Exclusives

Salesforce Execs: Company’s Growth Continued in Q3 and There’s More to Come

Salesforce’s growth initiatives, including its international expansion and acquisitions that are helping to boost its revenue, continued in the third quarter (ended Oct. 31) and there’s more growth to come, according to company executives.

Noting that Q3 revenue soared to $4.5 billion, Marc Benioff, the company’s co-CEO and chairman, said on an earnings call Dec. 3 that represented 34% growth in constant currency. (It was 33% growth not using constant currency.)

As Salesforce announced a couple of weeks earlier, he noted the company raised its full-year fiscal 2020 revenue forecast to $17 billion, which would represent 28% growth for the year. Salesforce also initiated fiscal year 2021 revenue guidance of $20.9 billion, which would be about 23% growth for the year, he pointed out.

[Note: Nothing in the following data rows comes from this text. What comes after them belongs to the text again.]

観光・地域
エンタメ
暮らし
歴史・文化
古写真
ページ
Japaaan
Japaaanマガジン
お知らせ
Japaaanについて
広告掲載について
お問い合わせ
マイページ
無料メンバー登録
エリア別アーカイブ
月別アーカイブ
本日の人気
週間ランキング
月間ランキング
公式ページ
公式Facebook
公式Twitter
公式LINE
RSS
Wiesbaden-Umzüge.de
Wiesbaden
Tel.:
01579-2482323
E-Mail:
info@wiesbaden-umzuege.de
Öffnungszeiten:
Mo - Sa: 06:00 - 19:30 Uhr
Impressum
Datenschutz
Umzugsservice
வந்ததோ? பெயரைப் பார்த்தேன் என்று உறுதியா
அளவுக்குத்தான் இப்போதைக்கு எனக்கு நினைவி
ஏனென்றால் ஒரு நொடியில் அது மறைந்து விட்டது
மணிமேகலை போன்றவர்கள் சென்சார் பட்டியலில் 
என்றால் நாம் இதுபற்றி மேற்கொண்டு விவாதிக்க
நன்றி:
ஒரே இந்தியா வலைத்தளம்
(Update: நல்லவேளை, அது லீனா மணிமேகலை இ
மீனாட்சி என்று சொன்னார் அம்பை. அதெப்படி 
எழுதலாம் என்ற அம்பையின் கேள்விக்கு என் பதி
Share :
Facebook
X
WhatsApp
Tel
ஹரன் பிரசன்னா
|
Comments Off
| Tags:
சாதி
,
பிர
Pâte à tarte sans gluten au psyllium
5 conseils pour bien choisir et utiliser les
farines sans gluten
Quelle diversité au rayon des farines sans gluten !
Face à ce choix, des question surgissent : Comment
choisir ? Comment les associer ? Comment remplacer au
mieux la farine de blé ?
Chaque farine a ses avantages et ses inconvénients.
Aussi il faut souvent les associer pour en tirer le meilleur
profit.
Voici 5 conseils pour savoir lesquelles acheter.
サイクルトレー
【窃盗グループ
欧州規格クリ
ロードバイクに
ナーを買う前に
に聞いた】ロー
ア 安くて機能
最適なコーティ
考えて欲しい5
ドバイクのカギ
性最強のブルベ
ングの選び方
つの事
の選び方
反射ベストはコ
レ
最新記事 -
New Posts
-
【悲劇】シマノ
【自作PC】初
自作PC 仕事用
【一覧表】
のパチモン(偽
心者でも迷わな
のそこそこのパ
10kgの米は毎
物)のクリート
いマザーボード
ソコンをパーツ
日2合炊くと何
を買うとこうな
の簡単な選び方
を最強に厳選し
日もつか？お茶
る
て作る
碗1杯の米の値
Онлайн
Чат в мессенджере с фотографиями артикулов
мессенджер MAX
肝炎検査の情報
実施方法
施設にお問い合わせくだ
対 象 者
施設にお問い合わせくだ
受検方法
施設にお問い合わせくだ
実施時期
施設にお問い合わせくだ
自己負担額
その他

“What’s more significant and extremely exciting to me is that we are also intending to double the company by fiscal year ’24 with a revenue target of $34 [billion] to $35 billion, making us the fastest enterprise software company to reach that milestone,” he added.

International expansion represents “one of our key growth levers and we continue to make investments across the world,” according to Keith Block, the company’s co-CEO. In Q3, Salesforce grew revenue 33% in the Americas, 28% in the Asia-Pacific region and 42% in the Europe Middle East Africa (EMEA) region, all in constant currency, he noted.

That growth factored in Salesforce’s recent acquisition of analytics platform company Tableau, which benefited year-over-year growth in the Americas and EMEA, Block said.

Salesforce’s 2018 MuleSoft acquisition, meanwhile, “has been an incredibly successful acquisition, allowing our customers to unlock and unify data across their enterprises,” Block said, adding: “It’s strategic to every conversation we’ve been having, and adoption continues to accelerate.”

Block sees a “very similar opportunity with Tableau,” Block noted, telling analysts he was able to “see the tremendous impact Tableau is having on customers like Nissan and Morgan Stanley and Home Depot and many, many others.” Salesforce is “just beginning this integration process, but we have clear synergies from a distribution, product development and cultural standpoint and our customers are very, very excited and so are we,” he said.

In Q3, Salesforce continued to see “strong subscription and support revenue growth,” with year-over-year growth for Sales Cloud of 15%, Service Cloud growth of 24%, Marketing and Commerce Cloud growth of 32% and Platform and Other growth of 73%, according to Mark Hawkins, Salesforce president and CFO. The Tableau acquisition added about $308 million in revenue to Platform and Other revenue, while MuleSoft grew 77% year-over-year, contributing about $185 million to Platform and Other revenue, he said.

The company’s $4.5 billion in overall revenue included about $327 million from Tableau and $80 million from Salesforce.org, Hawkins also said.

As the company expands, so has its technology introductions. At its Dreamforce conference in San Francisco in November, Salesforce introduced Einstein Voice Skills and Customer 360 Truth, a new set of data and identity services that Benioff said on the Q3 call “connects all the data from across sales, service, marketing, commerce [and] our entire Customer 360” customer data management “to build an integrated, single source of truth.”

With Customer 360 Truth, Salesforce is “giving companies a complete view of every customer, making it possible to deliver a highly personalized, highly intelligent and highly connected experiences across every customer touchpoint and it’s built right into the Salesforce platform,” he noted, adding: “This is what our customers have been asking for, and we’re making it available to every one of them.”

Customer 360 “fueled our customers’ growth during Cyber Week,” Benioff said, adding: “Commerce Cloud processed more than 30 million orders, up 27 percent year-over-year [and] powered more than 614 million retail site visits, up 17 percent.” Digital sales on Commerce Cloud, meanwhile, grew 13%, Marketing Cloud “delivered more than 24 billion emails during Cyber Week, up 18 percent, and Service Cloud processed more than 428 million agent interactions during this critical time for our customers,” he said. Salesforce also saw 9% of digital orders during Cyber Week “driven by” the Salesforce Einstein artificial intelligence platform’s product recommendations, he told analysts.